** TASK INSTRUCTIONS **
(1) From the text on Hugh Howey's ebook earnings report, quote the passage starting at "Hugh Howey, author" and ending at "less-prolific traditionals, etc).".
(2) According to the text on Hugh Howey's ebook earnings report, which Amazon division requires authors to lock their products to its store with non-optional DRM?
*** SELECTED TEXT Section Begins ***
Hugh Howey, author of the bestselling, indie-original science fiction series Wool, has published an eye-popping, and important data-rich report on independent author earnings from ebooks sold on Amazon. Howey makes a good case that the "average" author earns more from a self published book than she would through one of the Big Five publishers, and, what's more, that this holds true for all sorts of outliers (the richest indie authors outperform the richest Big Five authors; less-prolific indies do better than less-prolific traditionals, etc).

Howey's report includes a lot of raw data and makes a lot of very important points. It certainly is an aid to authors wondering whether to do business with major publishers or go it alone. I read it with great interest.

I think that there are a couple of important points that Howey skirts, if not eliding them altogether. The most important of these is that all the authors Howey studies live and die by the largesse of one company: Amazon. This is the same company whose audiobook division, Audible, requires authors to lock their products to its store with non-optional DRM, and which has no real competitors in its space. So it is neither an angel by nature, nor is it subject to strong competitive pressures that would cause it to treat authors well when its own self-interest would cause it to treat them badly. As bad as it is to have a publishing world with only five major publishers in it -- a monoposony in which a tiny handful of companies converge on terms and practices that are ultimately more to their benefit than those of authors, it's even worse to have a world in which a single company controls the entire market. That's not just bad, it's catastrophic.
*** SELECTED TEXT Section Ends ***
*** PROVIDED MATERIAL Section Begins ***
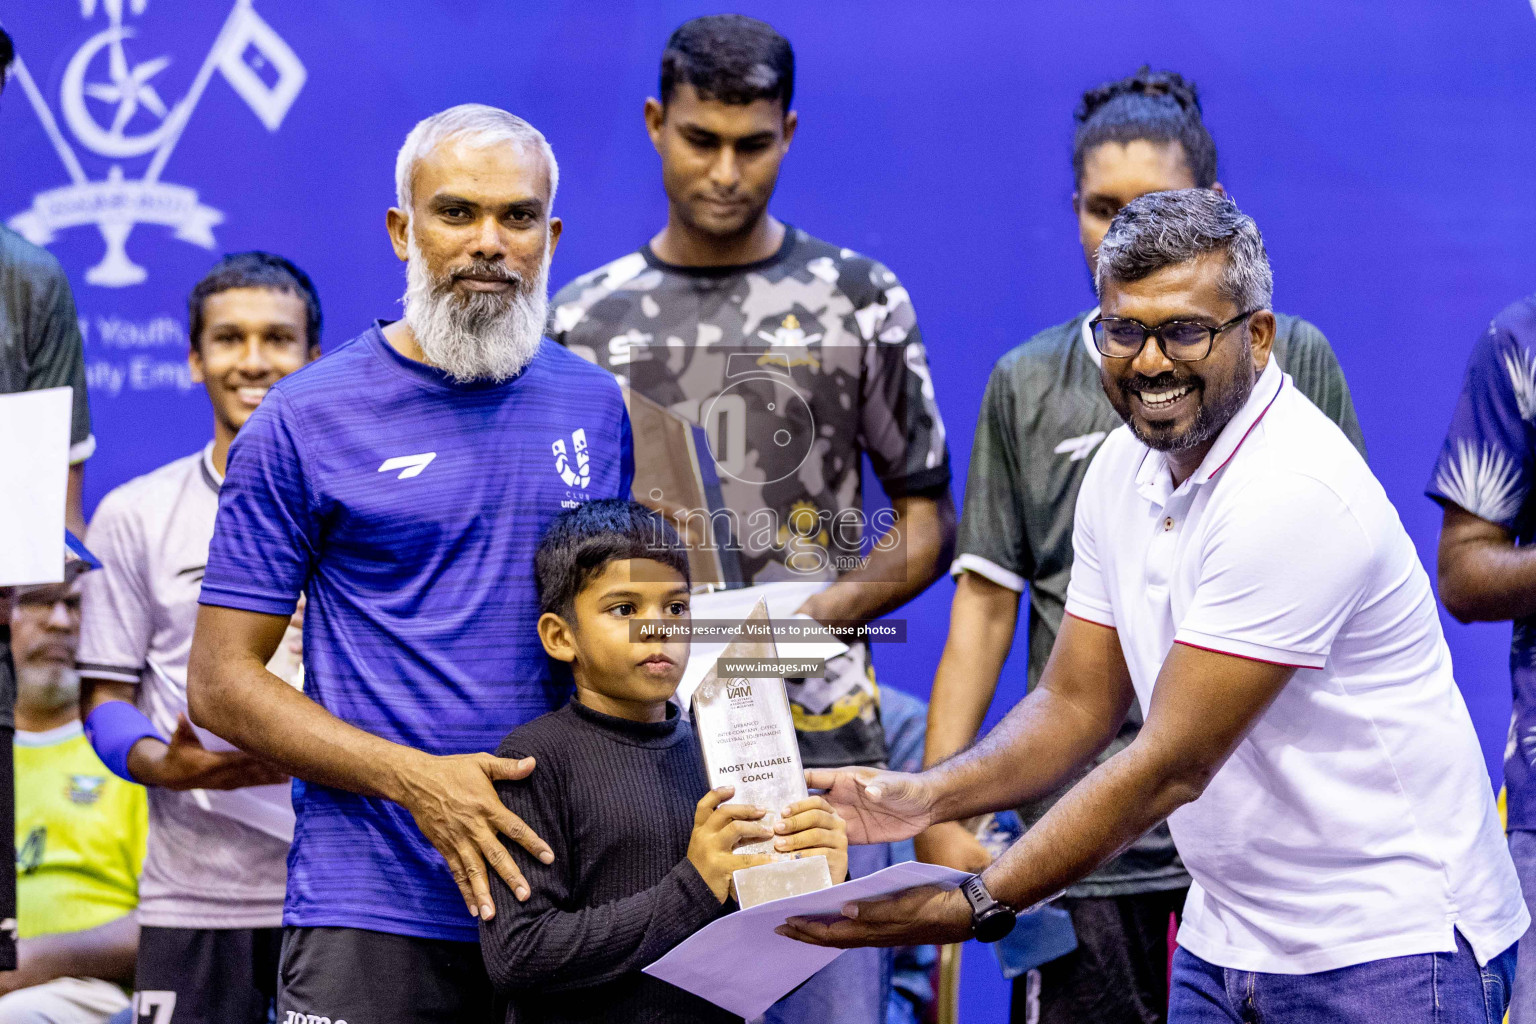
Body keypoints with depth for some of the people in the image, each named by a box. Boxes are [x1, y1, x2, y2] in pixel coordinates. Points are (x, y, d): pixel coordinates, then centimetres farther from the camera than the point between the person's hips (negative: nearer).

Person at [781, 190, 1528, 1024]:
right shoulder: (1125, 469, 5)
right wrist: (923, 798, -9)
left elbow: (1173, 766, -24)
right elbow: (1075, 704, 9)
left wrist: (971, 908, -25)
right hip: (1224, 945, 8)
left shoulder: (1295, 493, -23)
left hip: (1388, 952, -8)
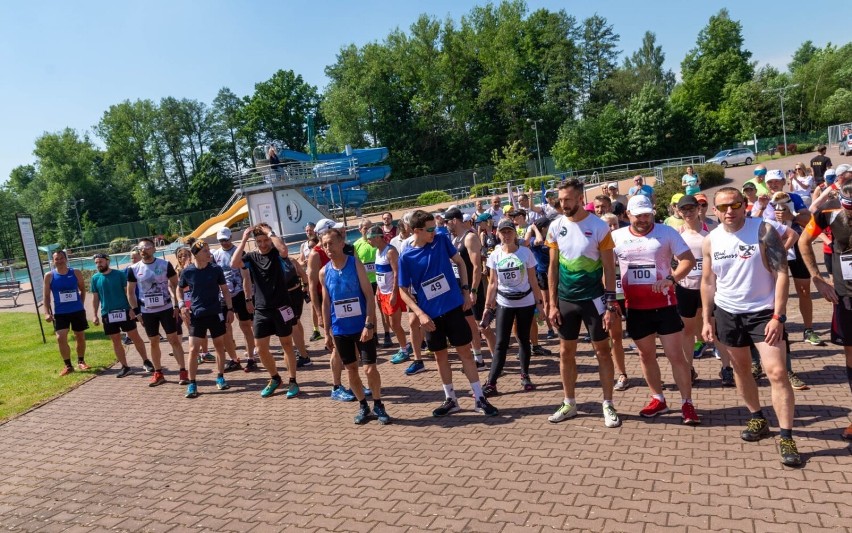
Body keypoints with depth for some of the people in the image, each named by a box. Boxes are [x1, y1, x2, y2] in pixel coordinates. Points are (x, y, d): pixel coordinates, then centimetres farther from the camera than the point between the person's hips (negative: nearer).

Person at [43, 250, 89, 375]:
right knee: (61, 338, -11)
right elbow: (46, 296, 0)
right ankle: (68, 365, 1)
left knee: (80, 336, 10)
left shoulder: (76, 273, 0)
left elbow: (83, 290, 13)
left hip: (77, 310, 1)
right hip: (60, 312, -1)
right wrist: (47, 313, -8)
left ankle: (81, 361, 28)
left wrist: (81, 304, 7)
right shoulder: (49, 276, -3)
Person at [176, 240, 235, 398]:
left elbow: (225, 290, 3)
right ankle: (192, 383, 5)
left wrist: (230, 309, -1)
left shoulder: (216, 269, -4)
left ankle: (220, 378, 24)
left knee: (219, 346, 10)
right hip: (196, 315, -1)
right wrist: (182, 306, -2)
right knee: (193, 349, -4)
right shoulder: (187, 272, -5)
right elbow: (179, 289, 12)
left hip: (216, 314, 1)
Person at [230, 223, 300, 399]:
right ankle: (275, 378, 28)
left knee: (287, 345, 8)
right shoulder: (251, 256, 5)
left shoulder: (276, 253, -4)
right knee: (261, 348, 7)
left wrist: (270, 232, -18)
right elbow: (234, 264, -14)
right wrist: (244, 240, -12)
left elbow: (284, 249, -29)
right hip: (261, 310, 4)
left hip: (281, 307, -3)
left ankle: (293, 381, 18)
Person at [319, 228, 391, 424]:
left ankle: (378, 405, 18)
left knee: (370, 368, -2)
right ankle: (363, 406, 27)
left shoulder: (356, 264, -8)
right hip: (340, 329, 3)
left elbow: (370, 296, -10)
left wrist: (369, 324, -17)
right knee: (351, 369, 11)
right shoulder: (324, 272, 1)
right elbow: (326, 303, 8)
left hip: (362, 326, -3)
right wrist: (327, 332, 7)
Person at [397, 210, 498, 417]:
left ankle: (480, 398, 12)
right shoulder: (406, 257, -8)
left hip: (453, 307, 0)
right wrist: (420, 314, -13)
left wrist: (465, 290, 0)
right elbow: (403, 291, -2)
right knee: (440, 355, 11)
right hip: (430, 314, 0)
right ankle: (451, 399, 26)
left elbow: (460, 262, 9)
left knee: (465, 351, 3)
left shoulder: (441, 241, -5)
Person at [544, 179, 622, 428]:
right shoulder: (555, 226, 0)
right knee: (566, 352, 10)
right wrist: (552, 303, 2)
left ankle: (608, 405, 18)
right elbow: (553, 266, 5)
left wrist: (610, 304, -12)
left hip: (593, 299, -3)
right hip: (566, 300, 4)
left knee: (602, 351, 5)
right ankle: (569, 404, 24)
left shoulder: (599, 227, -10)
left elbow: (609, 268, -7)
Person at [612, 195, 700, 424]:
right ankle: (658, 399, 30)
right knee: (646, 355, 14)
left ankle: (687, 404, 13)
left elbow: (689, 260, -7)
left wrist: (671, 279, -24)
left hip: (664, 304, -3)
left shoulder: (667, 232, -4)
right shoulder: (617, 237, 2)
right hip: (635, 307, 3)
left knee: (676, 355, 0)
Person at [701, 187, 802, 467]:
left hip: (764, 311, -4)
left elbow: (781, 274, -14)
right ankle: (758, 419, 34)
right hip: (727, 313, 4)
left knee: (777, 372, -11)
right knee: (741, 369, 15)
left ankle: (787, 437, -3)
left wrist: (778, 317, -20)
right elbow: (708, 282, 7)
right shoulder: (710, 241, -1)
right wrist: (707, 320, 5)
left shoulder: (764, 230, -13)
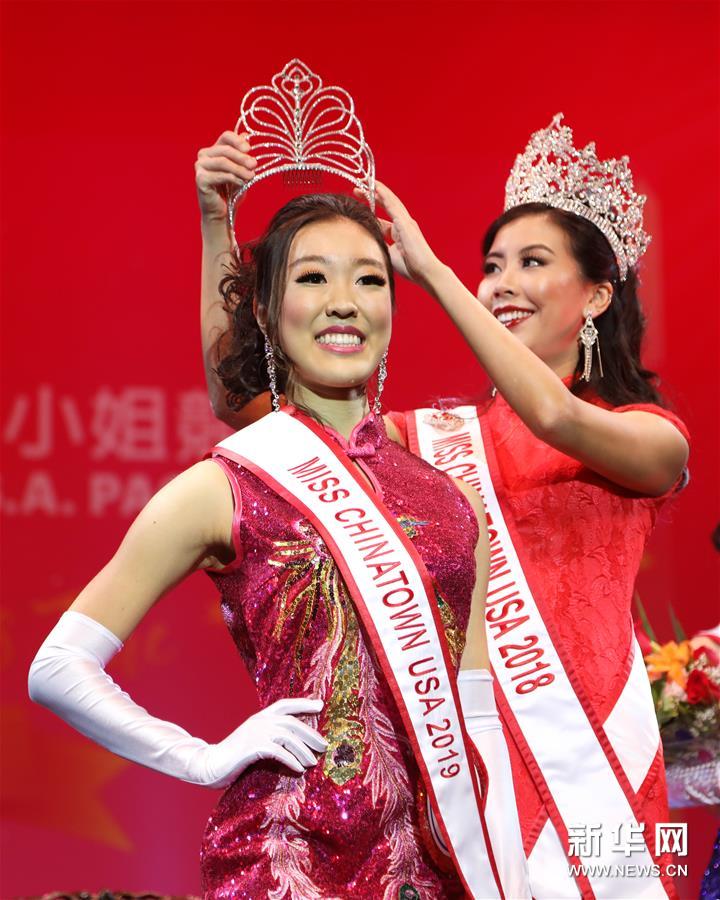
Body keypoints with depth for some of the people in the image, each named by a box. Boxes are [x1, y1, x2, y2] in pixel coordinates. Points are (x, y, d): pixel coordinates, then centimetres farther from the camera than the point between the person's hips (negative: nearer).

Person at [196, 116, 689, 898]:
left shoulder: (651, 437, 5)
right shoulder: (440, 437, 11)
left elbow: (556, 417, -18)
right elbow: (238, 397, 5)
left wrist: (428, 268, -15)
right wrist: (215, 224, -3)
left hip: (581, 741, -2)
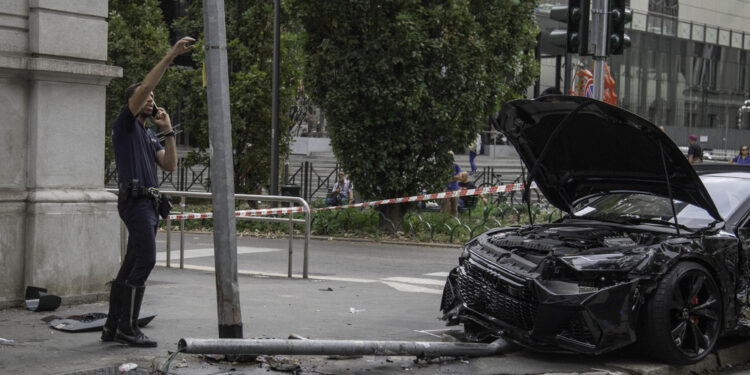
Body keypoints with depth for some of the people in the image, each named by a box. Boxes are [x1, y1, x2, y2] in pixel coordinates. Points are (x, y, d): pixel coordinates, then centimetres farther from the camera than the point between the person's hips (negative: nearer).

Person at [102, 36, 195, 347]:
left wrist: (168, 131, 6)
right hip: (134, 200, -9)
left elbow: (170, 165, 13)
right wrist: (171, 55, -18)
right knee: (146, 260, -16)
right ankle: (127, 327, -13)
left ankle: (113, 327, 11)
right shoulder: (125, 123, 0)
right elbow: (143, 88, -14)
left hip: (148, 202, 9)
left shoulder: (148, 136, 24)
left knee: (132, 264, 8)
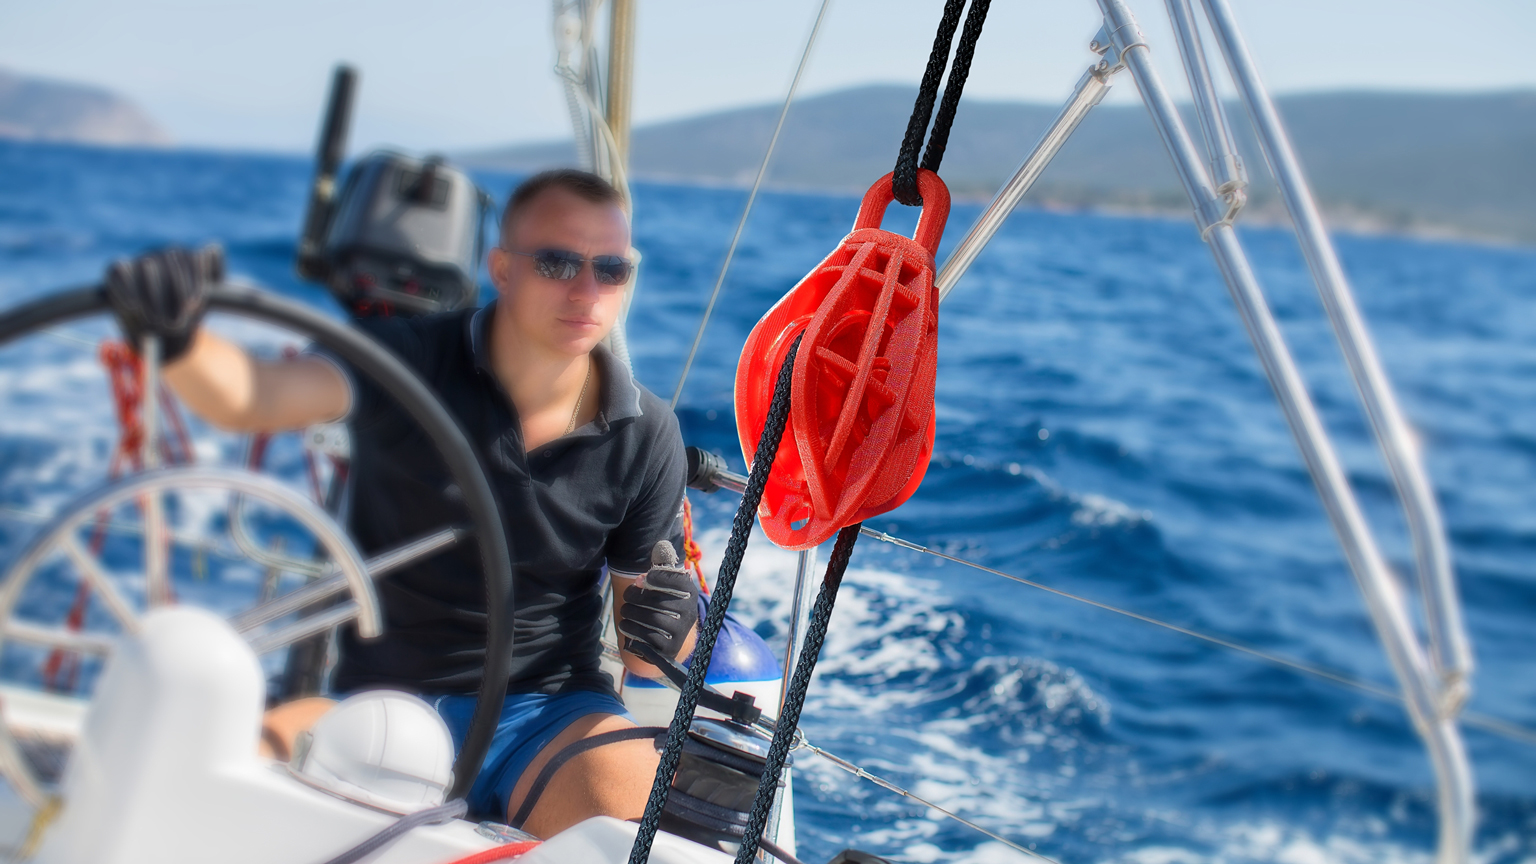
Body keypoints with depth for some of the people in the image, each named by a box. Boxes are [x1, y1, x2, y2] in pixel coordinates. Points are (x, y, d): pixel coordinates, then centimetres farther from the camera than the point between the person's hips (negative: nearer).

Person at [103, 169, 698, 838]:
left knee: (642, 819, -31)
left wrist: (669, 632, -21)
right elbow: (249, 397, -24)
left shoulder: (647, 436, -2)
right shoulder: (412, 364, -7)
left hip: (551, 710, 0)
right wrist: (175, 337, -46)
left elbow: (646, 658, 3)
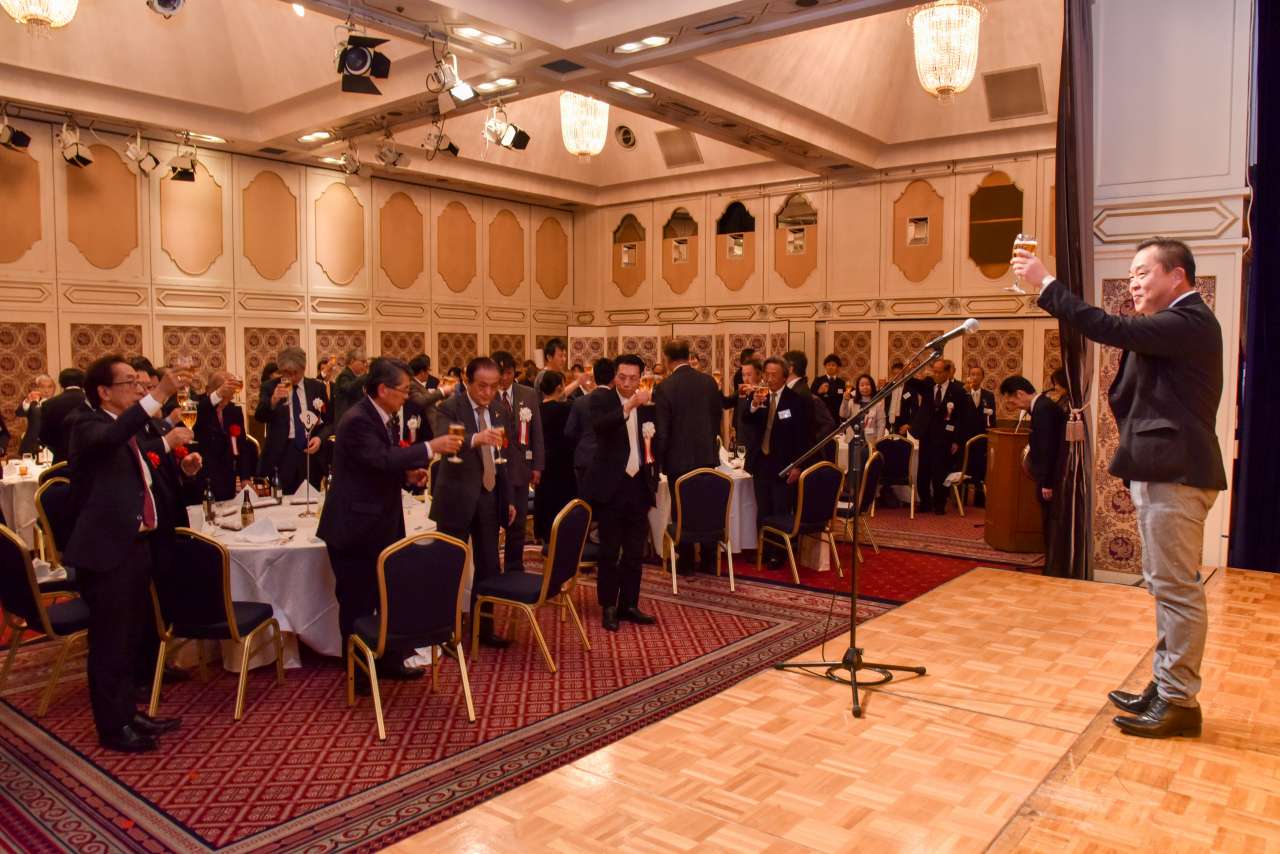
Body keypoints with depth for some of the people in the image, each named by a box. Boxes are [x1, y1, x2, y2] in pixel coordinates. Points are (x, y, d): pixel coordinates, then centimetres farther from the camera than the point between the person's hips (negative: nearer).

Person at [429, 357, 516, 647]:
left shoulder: (496, 411, 9)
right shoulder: (450, 408, -10)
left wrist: (508, 499, 15)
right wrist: (475, 438, -50)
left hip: (489, 498, 6)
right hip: (457, 498, -5)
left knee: (489, 566, 9)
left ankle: (483, 626, 22)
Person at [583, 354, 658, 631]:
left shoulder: (646, 406, 8)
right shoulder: (601, 398, -6)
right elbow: (599, 426, -27)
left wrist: (653, 474, 7)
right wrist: (630, 405, -38)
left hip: (638, 484, 5)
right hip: (611, 485, -4)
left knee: (635, 552, 10)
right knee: (609, 552, 3)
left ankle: (629, 605, 21)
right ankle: (608, 607, 15)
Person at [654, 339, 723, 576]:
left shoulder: (665, 388, -14)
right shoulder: (709, 381, -1)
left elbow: (661, 431, -11)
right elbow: (718, 417, 8)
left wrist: (660, 461, 2)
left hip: (679, 459, -4)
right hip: (707, 456, 4)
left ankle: (685, 563, 15)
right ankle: (709, 561, 20)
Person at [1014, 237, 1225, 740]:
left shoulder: (1189, 321, -12)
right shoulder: (1175, 324, 21)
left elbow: (1111, 329, -25)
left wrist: (1046, 283, -21)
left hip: (1174, 473, -11)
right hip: (1159, 470, 11)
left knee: (1176, 586, -4)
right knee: (1166, 585, 15)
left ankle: (1179, 702, 5)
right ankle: (1165, 688, 25)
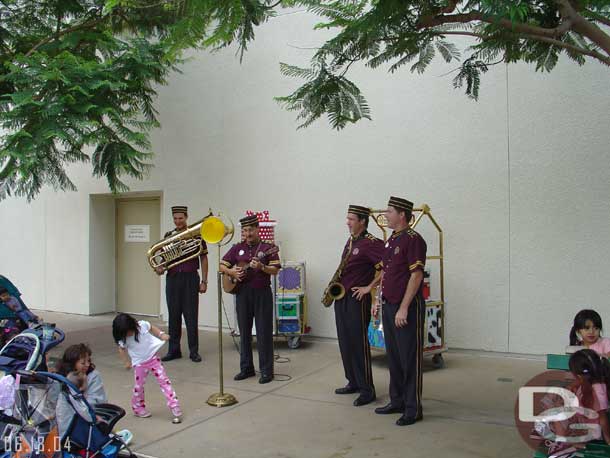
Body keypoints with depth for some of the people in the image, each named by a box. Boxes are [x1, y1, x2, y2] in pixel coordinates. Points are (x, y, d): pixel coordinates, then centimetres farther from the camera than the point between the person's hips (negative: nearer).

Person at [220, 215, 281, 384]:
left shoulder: (267, 248, -1)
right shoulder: (237, 248, 10)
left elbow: (275, 270, -7)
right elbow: (222, 266, 12)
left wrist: (261, 267, -23)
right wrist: (231, 272, -8)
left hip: (262, 292, -4)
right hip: (242, 292, 4)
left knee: (264, 332, -2)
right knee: (244, 331, 10)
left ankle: (266, 370, 6)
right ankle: (246, 368, 21)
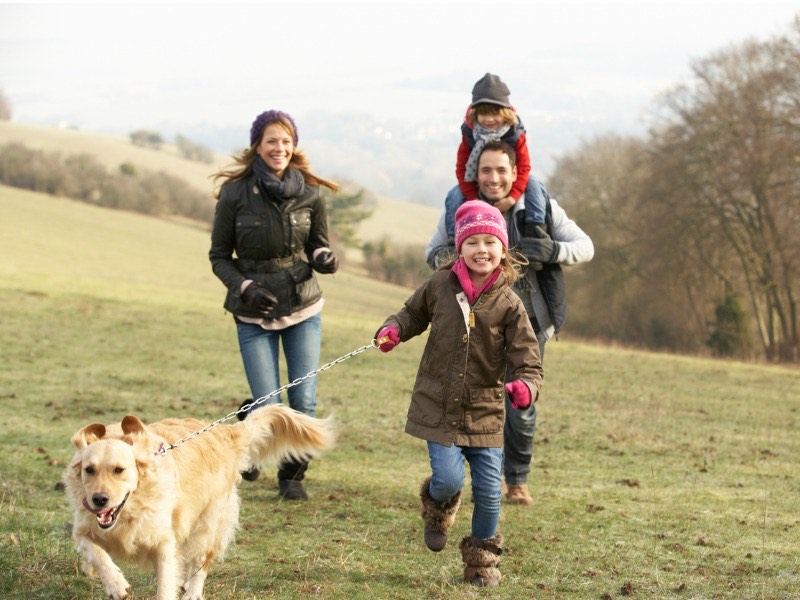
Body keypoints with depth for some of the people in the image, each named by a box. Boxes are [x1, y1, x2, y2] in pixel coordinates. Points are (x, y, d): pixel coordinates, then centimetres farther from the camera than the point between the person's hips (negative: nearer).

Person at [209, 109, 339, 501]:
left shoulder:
*** PROVIDED MATERIAL Section Ends ***
** ANSWERS FOR THE EXERCISE **
(1)
Hugh Howey, author of the bestselling, indie-original science fiction series Wool, has published an eye-popping, and important data-rich report on independent author earnings from ebooks sold on Amazon. Howey makes a good case that the "average" author earns more from a self published book than she would through one of the Big Five publishers, and, what's more, that this holds true for all sorts of outliers (the richest indie authors outperform the richest Big Five authors; less-prolific indies do better than less-prolific traditionals, etc).

(2) Audible, Amazon's audiobook division.